What makes efforts to improve student success rates at large public universities so challenging, particularly in light of committed efforts by faculty, staff, and administrators to improve student learning, progression, and completion? In a recent study of all 23 CSU campuses, From Scatterplot to Roadmap: New Efforts to Improve Student Success in the California State University, my co-authors and I set out to understand that question. Our findings are consistent with those from other studies cited in the report, namely, that achieving substantial improvements in student success and in closing opportunity gaps requires broad, coordinated transformation of core institutional processes.
Throughout the CSU, we found ample evidence of robust efforts underway to support students along their pathways—from preparing for and choosing the CSU through getting ready for graduation and future plans. Without exception, campuses are giving student success pride of place in university mission statements—and the campuses also are doing much more than that. They are, for example, dedicating significant resources, time, and imagination to a wide variety of programs and strategies encompassing leadership and governance, data-informed decision-making, program and curricular planning, academic engagement, support services, and professional development. Examples of their efforts are highlighted in our report.

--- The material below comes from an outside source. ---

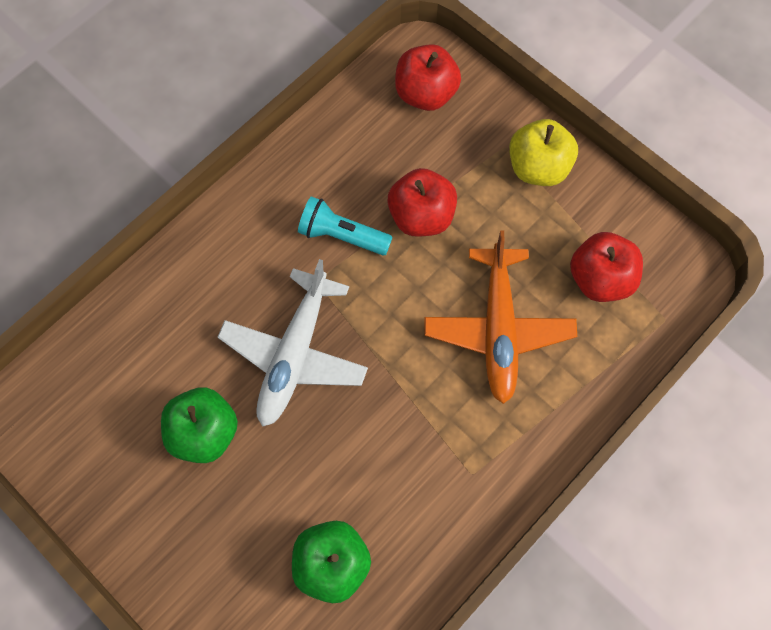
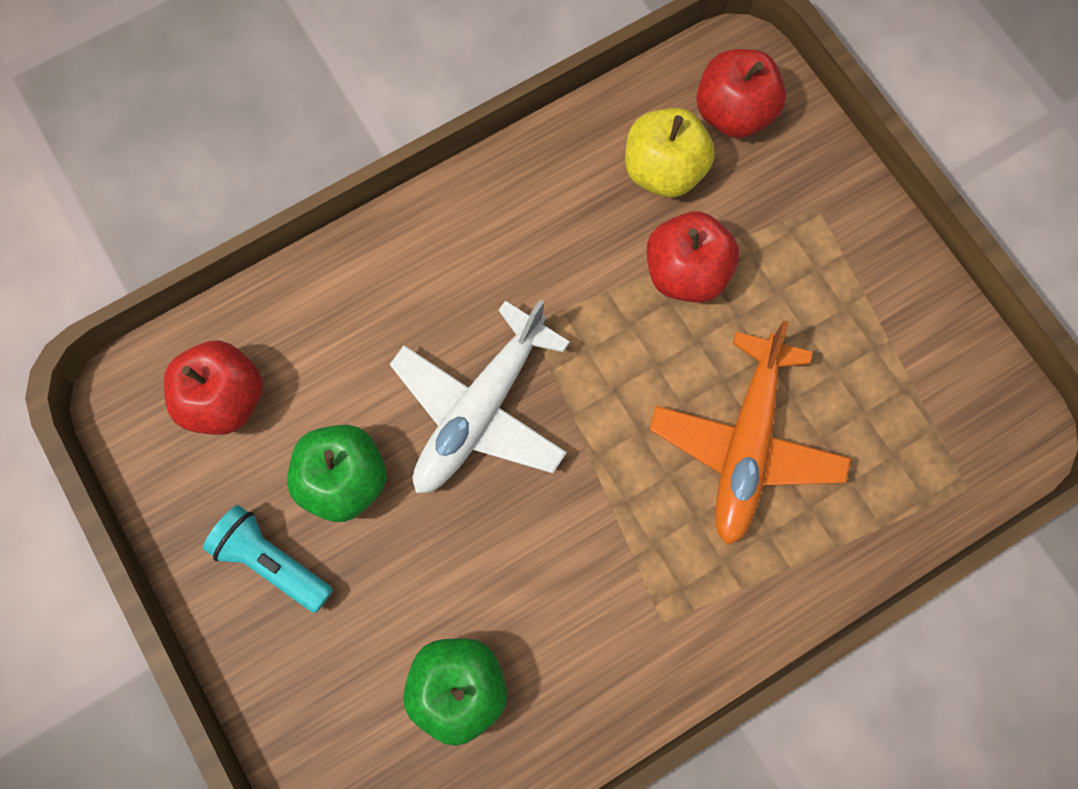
camera: 15 degrees right, 5 degrees up
turquoise flashlight [298,196,393,255] -> turquoise flashlight moved to [203,505,333,613]
yellow apple [509,119,578,186] -> yellow apple moved to [625,108,715,197]
red apple [570,232,643,302] -> red apple moved to [164,340,263,435]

Our report also found that focusing at the program level is not enough. A key CSU stakeholder summarized a struggle identified by all interviewees—which provided an apt title for our report—how do you “pull together all of these activities” into a “roadmap” as opposed to “a scatterplot of activities”? Or, as another interviewee observed, “Supporting student success doesn’t just mean waving a magic wand over here in a particular program or support group…It means making fundamental changes to the curriculum.” Indeed, our interviews with CSU faculty, staff, and administrators suggest that supporting student learning and success requires transforming the curriculum along with other key functions and core processes on campus. We found early evidence of such systemic efforts underway in the CSU, and we uncovered a number of challenges that make these efforts a heavy, but not an insurmountable, lift.

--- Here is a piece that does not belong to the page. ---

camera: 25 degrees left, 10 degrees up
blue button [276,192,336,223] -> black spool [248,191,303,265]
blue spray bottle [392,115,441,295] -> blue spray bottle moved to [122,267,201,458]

The opportunities and challenges we uncovered varied from campus to campus; in many cases they centered on attempts to shift from implementing or improving individual programs to developing campus-wide strategies for systemic change. Opportunities include the following:
- Addressing student needs holistically, including financial and social/emotional as well as academic issues;
- Identifying examples of where this work is taking place and finding more opportunities to learn from successful efforts at peer campuses;
- Engaging multiple stakeholder groups in student success efforts and recognizing that the relational side of change requires as much attention as does the technical side;
- Supporting faculty engagement in campus-wide student success efforts and seeing faculty as essential partners in success;
- Making data accessible and empowering campus stakeholders to use data to inform decision-making around student success strategies;
- Coordinating across existing institutional departments, and especially finding strategies to integrate academic and student affairs in the service of student success;
- Working to find solutions to rapid leadership turnover, given the importance of leaders who are vocal and visible champions of student success; and
- Managing resource constraints with more effective allocation of resources to have the greatest impact.
To imagine what an integrated approach might look like when it is implemented and working well, consider the following three dimensions of your campus: resource management and planning; programmatic and curricular design; and guidance on navigating students’ paths. Are these three campus functions coordinated in placing student success at their center?

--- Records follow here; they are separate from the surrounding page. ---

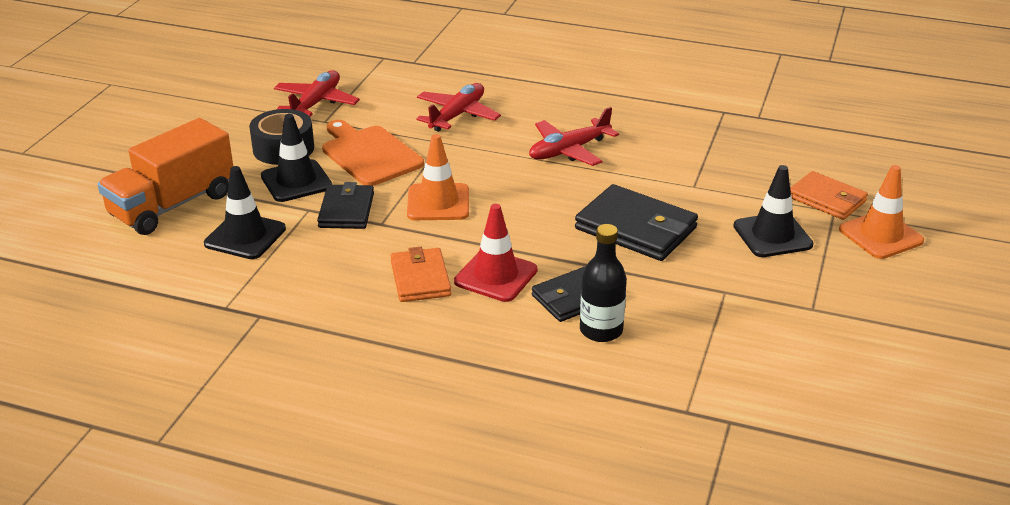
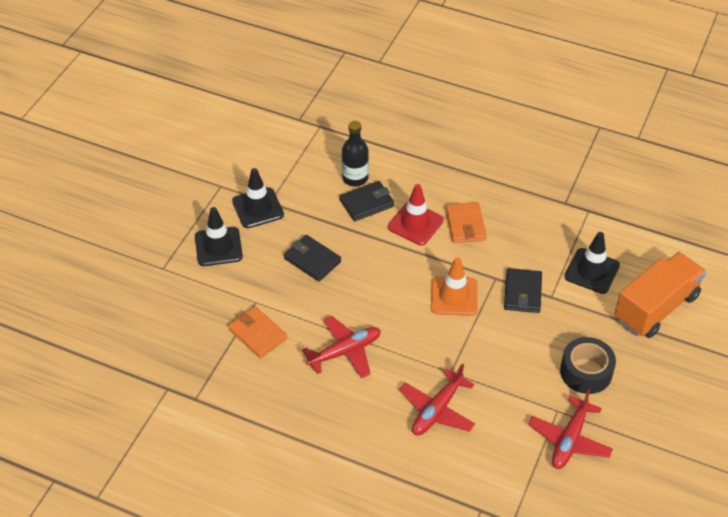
camera: 175 degrees left, 15 degrees up
black traffic cone [261,114,332,202] -> black traffic cone moved to [232,168,284,228]
orange cutting board [322,120,424,186] -> none
black wallet [575,184,698,261] -> black wallet [284,235,341,282], size x0.66
orange wallet [790,171,868,220] -> orange wallet moved to [228,306,287,359]
orange traffic cone [839,165,924,259] -> none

Developing stronger resource management and planning requires institutional leaders to make decisions about the allocation of limited resources based on rigorous analysis of data. For example, this could include projecting student enrollment demand to ensure adequate capacity in courses and majors; assessing program effectiveness and directing resources toward those that achieve results; and reorganizing administrative or advising structures to create synergies and efficiencies.
Coordinating programmatic and curricular design means, for example, providing support for faculty to redesign courses and course pathways to support student success; rethinking partnerships to tighten articulation with K-12 schools and community colleges; and rethinking instructional modalities by using approaches such as co-requisites, supplemental instruction, and online learning.
Improving guidance on navigating students’ paths means strengthening collaborations with K-12 and community college partners to improve college readiness; supporting the use of new advising tools for faculty, staff, and students and improving the coordination of supports for students; and providing guidance that addresses the whole student, including academic, health, and financial well-being.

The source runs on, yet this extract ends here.